“Is it a sin to hide from incredibly boring people?” I mumbled, walking back to the house. Mrs. Smith (not her real name) had gotten into her car and driven away. A few minutes earlier, she saw me working in the yard and stopped to chat. If I had seen her coming, I would have hidden; you know, run for the backyard, duck behind the roses, or go inside the house. But, alas, I was trapped. The conversation began, or should I say the monologue.

As usual, Mrs. Smith droned on endlessly while I tried to sandwich in a response. It was futile. I opened my mouth to speak, but she cut in leaving me mute. Her non-stop talking annoyed me. After all, I had some interesting thoughts to share (at least I thought they were interesting). Finally, much to my relief, she left.

Mrs. Smith died last week she had a stroke. The news of her death same as quite a shock to everyone. She had not been sick, and she was only 62 years old. My first thought after hearing of her death was of our last visit in my front yard. I was suddenly convicted of my sin. My sin wasn’t in trying to avoid a boring person my sin was my baditude (bad attitude).

I was impatient. I wanted to talk (Okay, I’m also known for non-stop talking. Maybe people hide from me too.) Now I think what I Corinthians 13:4 said: “Love is patient,” and I Thessalonians 5:14, “. . . be patient with everyone.”
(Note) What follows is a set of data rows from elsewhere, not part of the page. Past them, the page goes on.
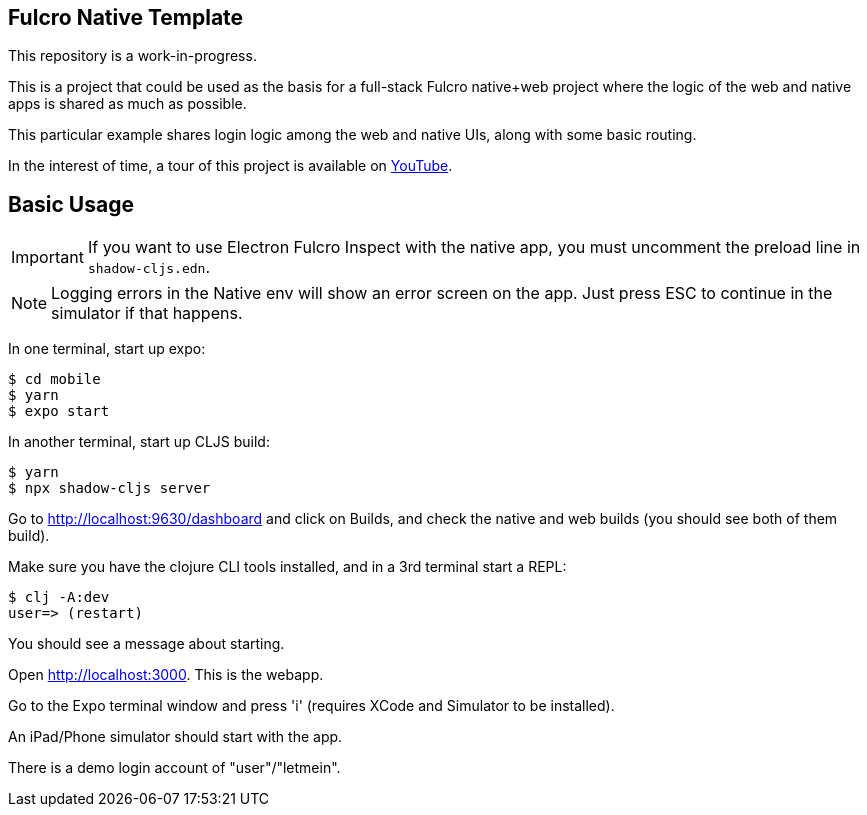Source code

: == Fulcro Native Template

This repository is a work-in-progress.

This is a project that could be used as the basis for a
full-stack Fulcro native+web project where the logic
of the web and native apps is shared as much as possible.

This particular example shares login logic among the web
and native UIs, along with some basic routing.

In the interest of time, a tour of this project is
available on https://youtu.be/03I9uRxVQsc[YouTube].

== Basic Usage

IMPORTANT: If you want to use Electron Fulcro Inspect with
the native app, you must uncomment the
preload line in `shadow-cljs.edn`.

NOTE: Logging errors in the Native env will show
an error screen on the app. Just press ESC to
continue in the simulator if that happens.

In one terminal, start up expo:

```
$ cd mobile
$ yarn
$ expo start
```

In another terminal, start up CLJS build:

```
$ yarn
$ npx shadow-cljs server
```

Go to http://localhost:9630/dashboard and
click on Builds, and check the native
and web builds (you should see both of them
build).

Make sure you have the clojure CLI tools
installed, and in a 3rd terminal start a REPL:

```
$ clj -A:dev
user=> (restart)
```

You should see a message about starting.

Open http://localhost:3000. This is the webapp.

Go to the Expo terminal window and press 'i'
(requires XCode and Simulator to be installed).

An iPad/Phone simulator should start with the app.

There is a demo login account of "user"/"letmein".

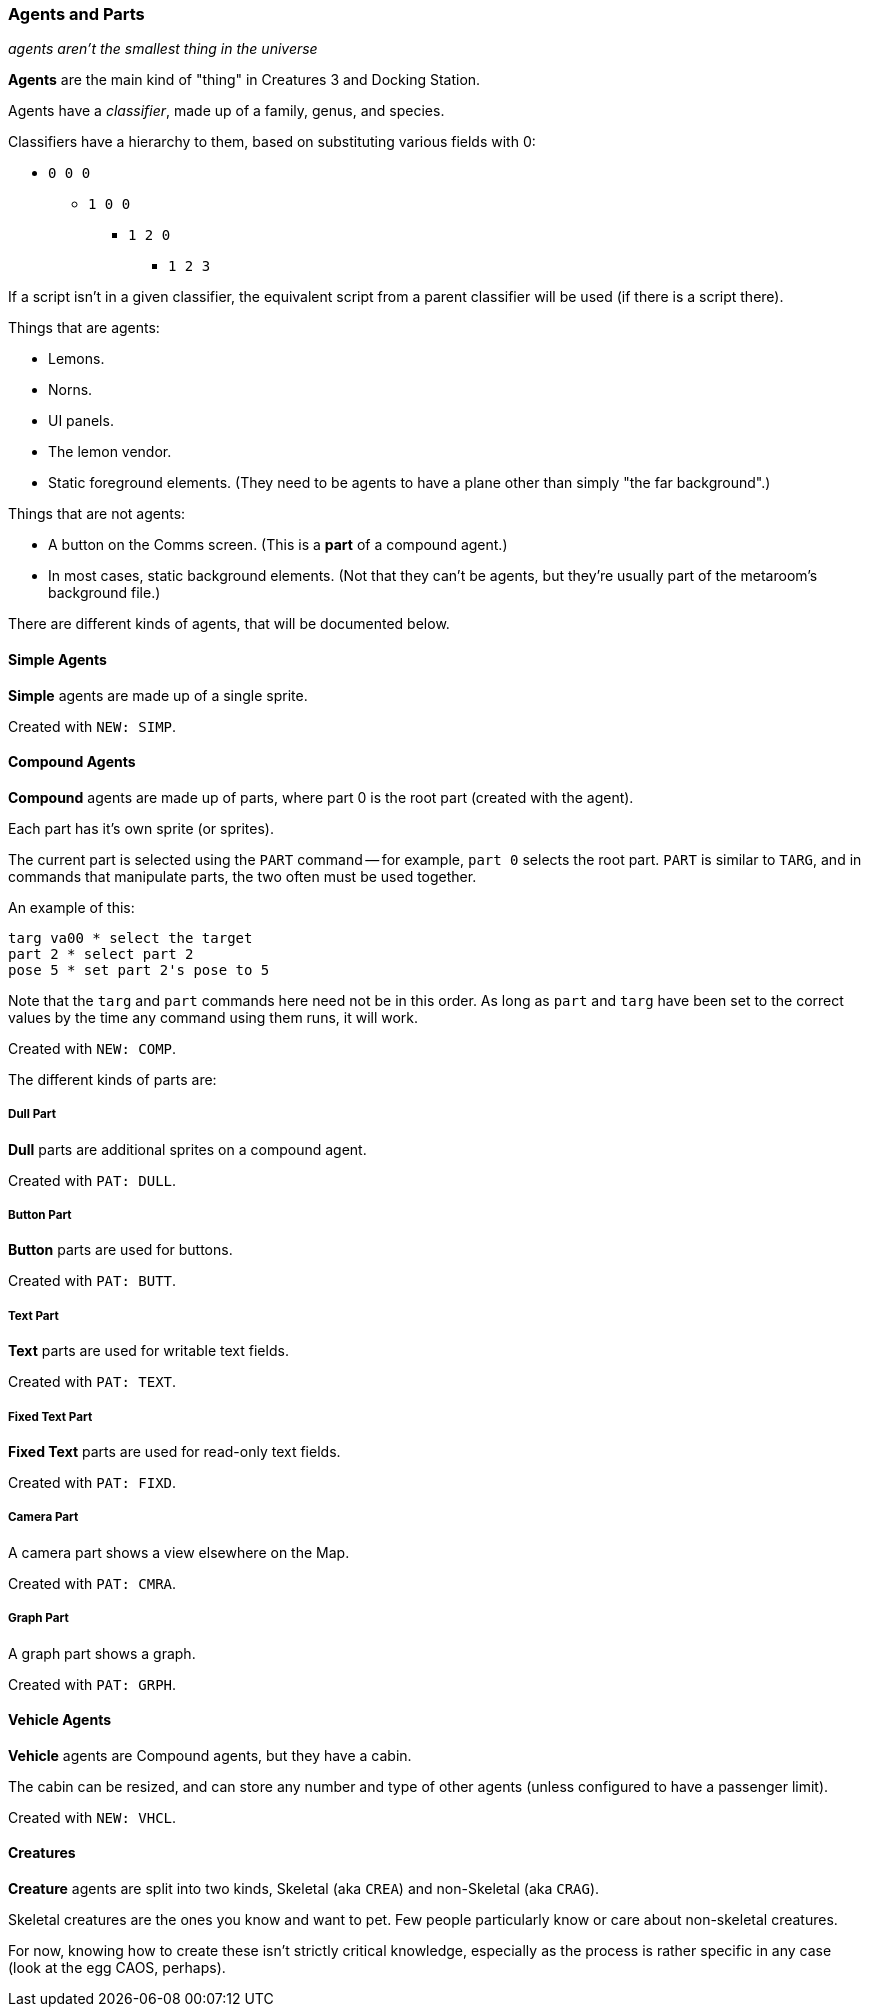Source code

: ### Agents and Parts

_agents aren't the smallest thing in the universe_

*Agents* are the main kind of "thing" in Creatures 3 and Docking Station.

Agents have a _classifier_, made up of a family, genus, and species.

Classifiers have a hierarchy to them, based on substituting various fields with 0:

* `0 0 0`
** `1 0 0`
*** `1 2 0`
**** `1 2 3`

If a script isn't in a given classifier, the equivalent script from a parent classifier will be used (if there is a script there).

Things that are agents:

* Lemons.
* Norns.
* UI panels.
* The lemon vendor.
* Static foreground elements. (They need to be agents to have a plane other than simply "the far background".)

Things that are not agents:

* A button on the Comms screen. (This is a *part* of a compound agent.)
* In most cases, static background elements. (Not that they can't be agents, but they're usually part of the metaroom's background file.)

There are different kinds of agents, that will be documented below.

#### Simple Agents

*Simple* agents are made up of a single sprite.

Created with `NEW: SIMP`.

#### Compound Agents

*Compound* agents are made up of parts, where part 0 is the root part (created with the agent).

Each part has it's own sprite (or sprites).

The current part is selected using the `PART` command -- for example, `part 0` selects the root part. `PART` is similar to `TARG`, and in commands that manipulate parts, the two often must be used together.

An example of this:

```
targ va00 * select the target
part 2 * select part 2
pose 5 * set part 2's pose to 5
```

Note that the `targ` and `part` commands here need not be in this order. As long as `part` and `targ` have been set to the correct values by the time any command using them runs, it will work.

Created with `NEW: COMP`.

The different kinds of parts are:

##### Dull Part

*Dull* parts are additional sprites on a compound agent.

Created with `PAT: DULL`.

##### Button Part

*Button* parts are used for buttons.

Created with `PAT: BUTT`.

##### Text Part

*Text* parts are used for writable text fields.

Created with `PAT: TEXT`.

##### Fixed Text Part

*Fixed Text* parts are used for read-only text fields.

Created with `PAT: FIXD`.

##### Camera Part

A camera part shows a view elsewhere on the Map.

Created with `PAT: CMRA`.

##### Graph Part

A graph part shows a graph.

Created with `PAT: GRPH`.

#### Vehicle Agents

*Vehicle* agents are Compound agents, but they have a cabin.

The cabin can be resized, and can store any number and type of other agents (unless configured to have a passenger limit).

Created with `NEW: VHCL`.

#### Creatures

*Creature* agents are split into two kinds, Skeletal (aka `CREA`) and non-Skeletal (aka `CRAG`).

Skeletal creatures are the ones you know and want to pet. Few people particularly know or care about non-skeletal creatures.

For now, knowing how to create these isn't strictly critical knowledge, especially as the process is rather specific in any case (look at the egg CAOS, perhaps).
I was not hospitable. I did not receive her readily. I did not give her a cordial reception. Oh, I played the part. I smiled and acted interested I was a fake. I Peter 4:9 said to offer hospitality one to another without grumbling inwardly, I grumbled.
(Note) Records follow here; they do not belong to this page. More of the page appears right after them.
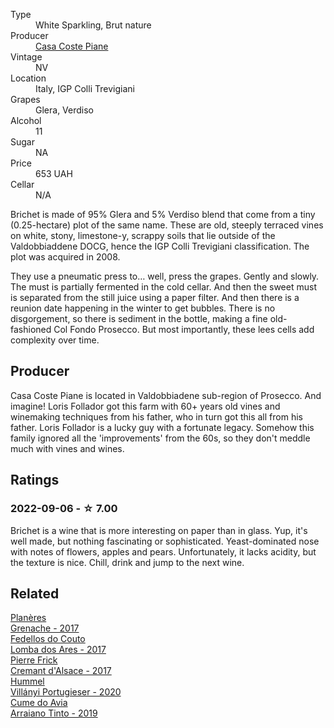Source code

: #+attr_html: :class wine-main-image
[[file:/images/f0/7b112f-031d-490c-9c51-8af5fab9cede/2022-07-02-09-11-38-189E4BF5-84AA-439B-A919-AAAB8080FCFB-1-105-c.webp]]

- Type :: White Sparkling, Brut nature
- Producer :: [[barberry:/producers/31385926-6778-424b-b91a-a2560eea4842][Casa Coste Piane]]
- Vintage :: NV
- Location :: Italy, IGP Colli Trevigiani
- Grapes :: Glera, Verdiso
- Alcohol :: 11
- Sugar :: NA
- Price :: 653 UAH
- Cellar :: N/A

Brichet is made of 95% Glera and 5% Verdiso blend that come from a tiny (0.25-hectare) plot of the same name. These are old, steeply terraced vines on white, stony, limestone-y, scrappy soils that lie outside of the Valdobbiaddene DOCG, hence the IGP Colli Trevigiani classification. The plot was acquired in 2008.

They use a pneumatic press to... well, press the grapes. Gently and slowly. The must is partially fermented in the cold cellar. And then the sweet must is separated from the still juice using a paper filter. And then there is a reunion date happening in the winter to get bubbles. There is no disgorgement, so there is sediment in the bottle, making a fine old-fashioned Col Fondo Prosecco. But most importantly, these lees cells add complexity over time.

** Producer

Casa Coste Piane is located in Valdobbiadene sub-region of Prosecco. And imagine! Loris Follador got this farm with 60+ years old vines and winemaking techniques from his father, who in turn got this all from his father. Loris Follador is a lucky guy with a fortunate legacy. Somehow this family ignored all the 'improvements' from the 60s, so they don't meddle much with vines and wines.

** Ratings

*** 2022-09-06 - ☆ 7.00

Brichet is a wine that is more interesting on paper than in glass. Yup, it's well made, but nothing fascinating or sophisticated. Yeast-dominated nose with notes of flowers, apples and pears. Unfortunately, it lacks acidity, but the texture is nice. Chill, drink and jump to the next wine.

** Related

#+begin_export html
<div class="flex-container">
  <a class="flex-item flex-item-left" href="/wines/03375e0e-4539-48ce-a3e9-3946ba9e49b2.html">
    <img class="flex-bottle" src="/images/03/375e0e-4539-48ce-a3e9-3946ba9e49b2/2022-09-05-20-40-34-IMG-2008.webp"></img>
    <section class="h">Planères</section>
    <section class="h text-bolder">Grenache - 2017</section>
  </a>

  <a class="flex-item flex-item-right" href="/wines/5599b29d-ec02-4869-8d18-1e2eff71636e.html">
    <img class="flex-bottle" src="/images/55/99b29d-ec02-4869-8d18-1e2eff71636e/2022-05-08-16-12-51-3379D08C-7C18-46C8-A74E-42DFA735DA67-1-102-o.webp"></img>
    <section class="h">Fedellos do Couto</section>
    <section class="h text-bolder">Lomba dos Ares - 2017</section>
  </a>

  <a class="flex-item flex-item-left" href="/wines/6ff8d6e2-d7c2-4ab2-b560-207caa4b3956.html">
    <img class="flex-bottle" src="/images/6f/f8d6e2-d7c2-4ab2-b560-207caa4b3956/2021-08-14-10-34-12-D3EC9F5B-BCBF-4593-8433-AABB64CC60E2-1-105-c.webp"></img>
    <section class="h">Pierre Frick</section>
    <section class="h text-bolder">Cremant d'Alsace - 2017</section>
  </a>

  <a class="flex-item flex-item-right" href="/wines/8f805b5f-b9d2-4b27-9f99-3ffa0e66d195.html">
    <img class="flex-bottle" src="/images/8f/805b5f-b9d2-4b27-9f99-3ffa0e66d195/2022-06-09-22-07-31-IMG-0393.webp"></img>
    <section class="h">Hummel</section>
    <section class="h text-bolder">Villányi Portugieser - 2020</section>
  </a>

  <a class="flex-item flex-item-left" href="/wines/bfde04c3-3a3b-4e38-9448-21bf3f5d52a3.html">
    <img class="flex-bottle" src="/images/bf/de04c3-3a3b-4e38-9448-21bf3f5d52a3/2022-09-05-20-50-30-IMG-2012.webp"></img>
    <section class="h">Cume do Avia</section>
    <section class="h text-bolder">Arraiano Tinto - 2019</section>
  </a>

</div>
#+end_export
Had I shown gracious hospitality, I might have learned she had wounds and hurts like everyone else. I could have prayed with her. I might have learned more about gardening; she was a master gardener. I might have learned to tolerate incessant talking. Until now, I didn’t realize what an honor it is to have someone go out of their way to pay a visit. Imagine I was irritated for being honored! Now, when someone stops to pay a social call, I don’t hide. I enjoy the moment.

Yes, I know there are other incredibly boring people out there (maybe I’m one of them), but now I’m not so quick to escape when I see them coming. Practicing patience and unexpected hospitality is something I’m taking to a deeper level. Thank you, Mrs. Smith.